Gérald Papy
Edito Gérald Papy
Kamala Harris en mission pour les Etats-Unis
Le monde s’apprêtait à vivre, le 5 novembre prochain, une nouvelle confrontation entre Joe Biden et Donald Trump, remake de celle qui, en 2020, avait vu le premier ramener les démocrates à la Maison-Blanche quatre ans après le départ de Barack Obama. Ce choix entre un pourfendeur des institutions américaines et un de ses plus fidèles serviteurs usé par la tâche n’enthousiasmait guère. La décision du président sortant de renoncer à se représenter ne fait, pourrait-on penser, que restaurer la promesse qu’il avait formulée de n’exercer qu’un seul mandat. Mais elle n’est pas un retour à une normalité. Elle change tout.
En novembre, les Américains pourraient élire pour la première fois à la tête de la plus grande puissance mondiale une femme; pour la première fois, une concitoyenne asio-américaine (la mère de Kamala Harris est d’origine indienne, son père vient de Jamaïque); pour la deuxième fois seulement, une personnalité noire. L’élection d’une femme présidente serait évidemment le tournant le plus important. Elle enverrait un formidable message à ceux qui, des militants évangéliques à Donald Trump en passant par les juges de la Cour suprême, ont sapé ces dernières années le droit à l’avortement des Américaines. L’ancienne procureure générale de Californie a été un des fers de lance de la lutte contre la «révolution conservatrice».

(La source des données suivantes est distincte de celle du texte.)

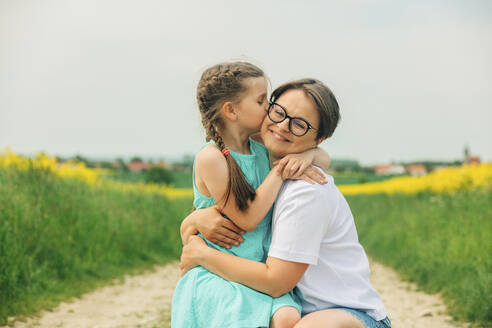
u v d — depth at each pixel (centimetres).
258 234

L’élection présidentielle américaine retrouve donc un attrait majeur aux yeux du monde. Pour nous, Européens, largement acquis à l’ouverture en matière d’éthique malgré l’émergence de revendications conservatrices similaires à celle des Etats-Unis, la perspective d’une concurrence sérieuse à Donald Trump est plutôt une source de satisfaction. Elle l’est d’autant plus que les démocrates américains offrent une garantie plus grande de relations internationales équilibrées et de recherche de solutions réalistes et justes aux conflits en Ukraine et à Gaza.
Ces considérations sont éloignées des préoccupations prioritaires d’une grande partie des citoyens américains, légitimement tout autres. Ils sont inquiets de l’évolution de la situation économique, comme dans n’importe quel pays, mais, plus qu’ailleurs, ils sont travaillés par les fractures de plus en plus profondes de la société. L’enchaînement rapide des événements a occulté en partie la gravité de la tentative d’assassinat de l’ancien président, le 13 juillet. Elle signale que la violence politique atteint aux Etats-Unis des niveaux rarement égalés. Face à ce fléau, Joe Biden a dit regretter d’avoir appelé à «cibler» politiquement son adversaire républicain tandis que les partisans de Donald Trump agitent la menace d’une répétition de l’assaut sur le Capitole du 6 janvier 2021 en cas de «nouveau vol» du résultat de l’élection…
L’irruption de Kamala Harris à l’avant-poste de la course à l’élection présidentielle accroît, à son corps défendant et de la faute du sectarisme des trumpistes, la possibilité de tensions entre les deux Amériques. Il lui faudra user de beaucoup d’habileté politique pour amorcer un début de réconciliation entre citoyens et «mériter» d’assumer la charge suprême des Etats-Unis d’Amérique.
L’irruption de Kamala Harris à l’avant-poste de la course à l’élection présidentielle accroît, à son corps défendant, la possibilité de tensions entre les deux Amériques.